Wall Street claims such a tax would stall economic growth. “If you look at the seven fastest growing stock markets in the world, each and every one of them has a financial transaction tax,” said Robert Pollin, professor of economics at the University of Massachusetts-Amherst and co-director of the Political Economy Research Institute. “China, Singapore, South Korea—all the emerging markets have one. It’s not preventing these economies from growing. Having the tax is not a barrier to a successful financial market.”
Pollin argued a tax would disincentivize excessive trading for short-term profit, one of the causes of the economic meltdown. Short-term traders would get hit by the tax often while those who invest their money responsibly, and for the long term, wouldn’t have to pay much. (Last week, the National Nurses United union used the same argument when it lobbied 61 different Congressional offices in support of a financial transaction tax.)
4. Tired of payroll taxes? The wealthy aren’t because they don’t have to pay
When most people get their paychecks, income taxes are taken out up front, before they ever get their hands on the money. Not so the super-rich, that blessed class of executives, movie actors, big business owners, hedgefund managers, and star athletes.

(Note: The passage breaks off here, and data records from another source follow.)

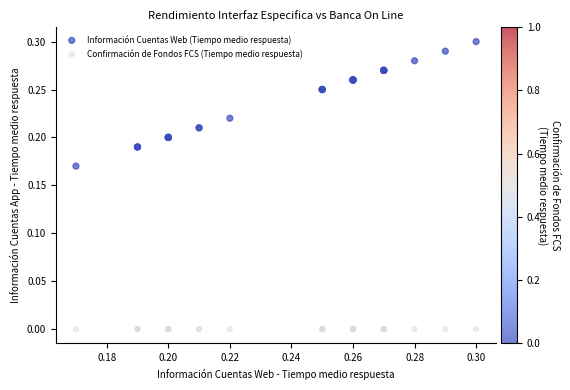

Which series reaches the maximum Y coordinate?

Información Cuentas Web (Tiempo medio respuesta)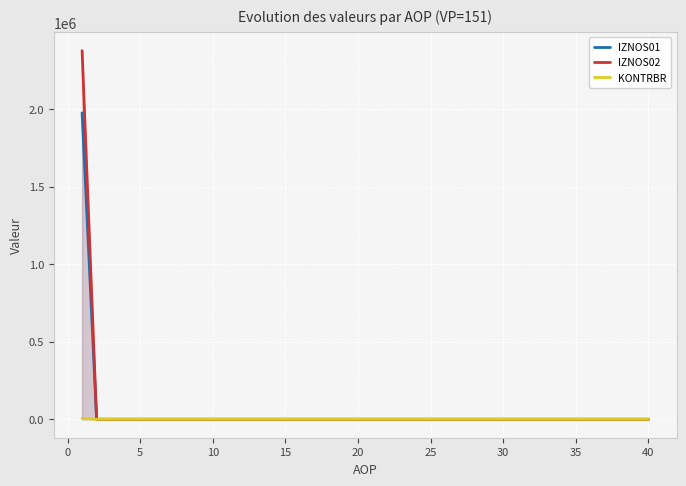

Rank the series by their maximum value, from lowest to highest.

KONTRBR, IZNOS01, IZNOS02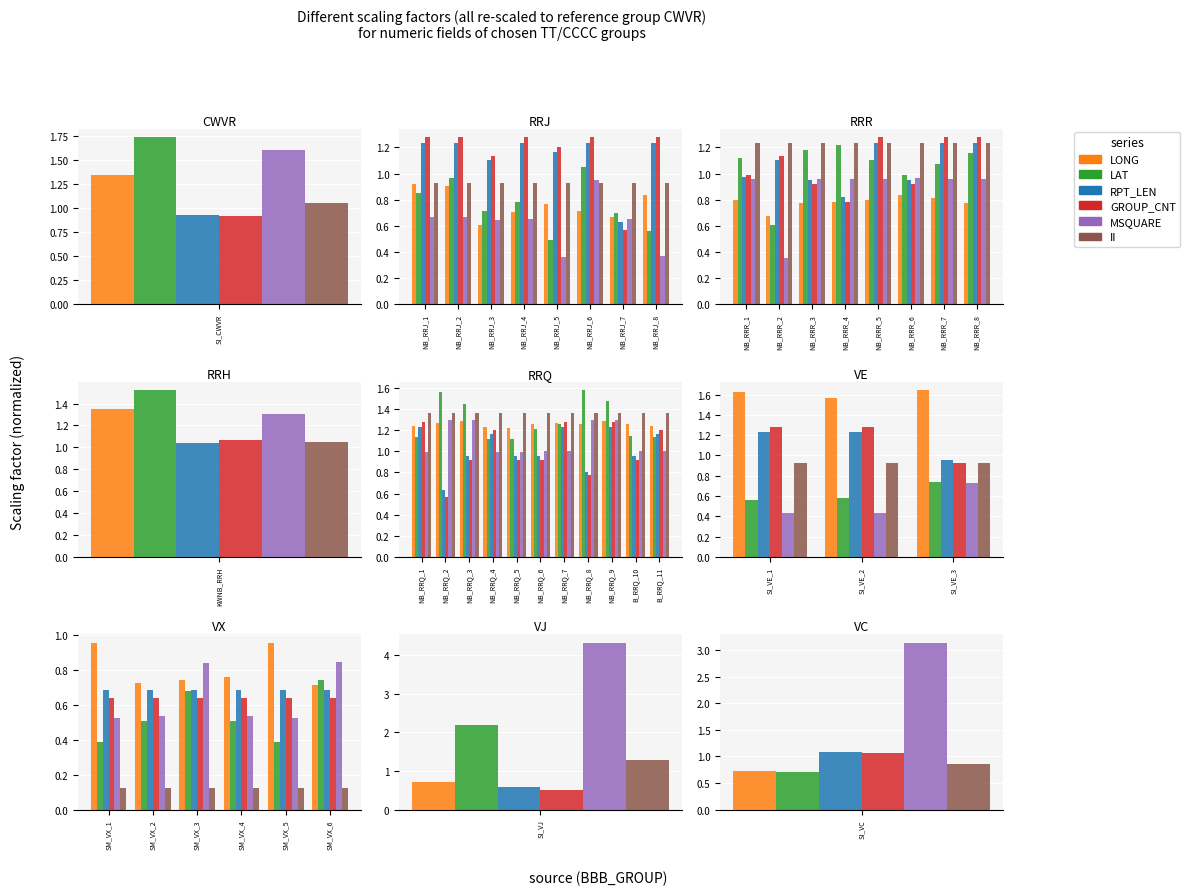

At SM_VX_2, list the series in order from smallest to largest.

II, LAT, MSQUARE, GROUP_CNT, RPT_LEN, LONG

Through a variety of byzantine loopholes, they get to pay their income taxes years, if not decades, in the future. (There’s no interest on this late payment either).
“The biggest single way that the rich benefit from the tax system is that you pay your taxes before you get your money, they pay their taxes by and by,” David Cay Johnson, Reuters tax columnist and Pulitzer Prize winner, told me. “This amounts to a loan from the taxpayers. You take $1 you don’t have to pay taxes on today, [invest it and] make 8 percent real return over the next 30 years, and inflation runs 3 percent. At the end of 30 years that one dollar is worth 10 dollars and inflation has eroded the value of the tax to 40 cents.”
But the federal government needs that money now and if they don’t get it from the super-rich (or from taxing, say, financial transactions) they’ll get it by borrowing. This borrowing adds to our debt, leading to conversations about “shared sacrifice,” which leads to massive holes in the budget, which leads to underfunded programs like the Peace Corps, community health centers, Pell Grants, and the National Park Service.
This isn’t an exhaustive list of the ways our political system rewards the rich for being rich. Don’t forget all the moaning over ending the Bush tax cuts for the wealthy, which discounts the fact that the so-called “Bush tax cuts for the middle class” also help the rich and give them much more money on an individual basis. Or that many of America’s largest corporations haven’t paid a cent of income taxes in years.
There is little chance of these policies, most of which are tax-related, being changed to address the deficit. There is nothing harder to dislodge than entrenched privilege. This is especially true when one of the two major political parties refuses to raise taxes under any circumstance and controls a major policy choke point. (The unchecked torrent of money for lobbying and campaigning advantages the rich as well.)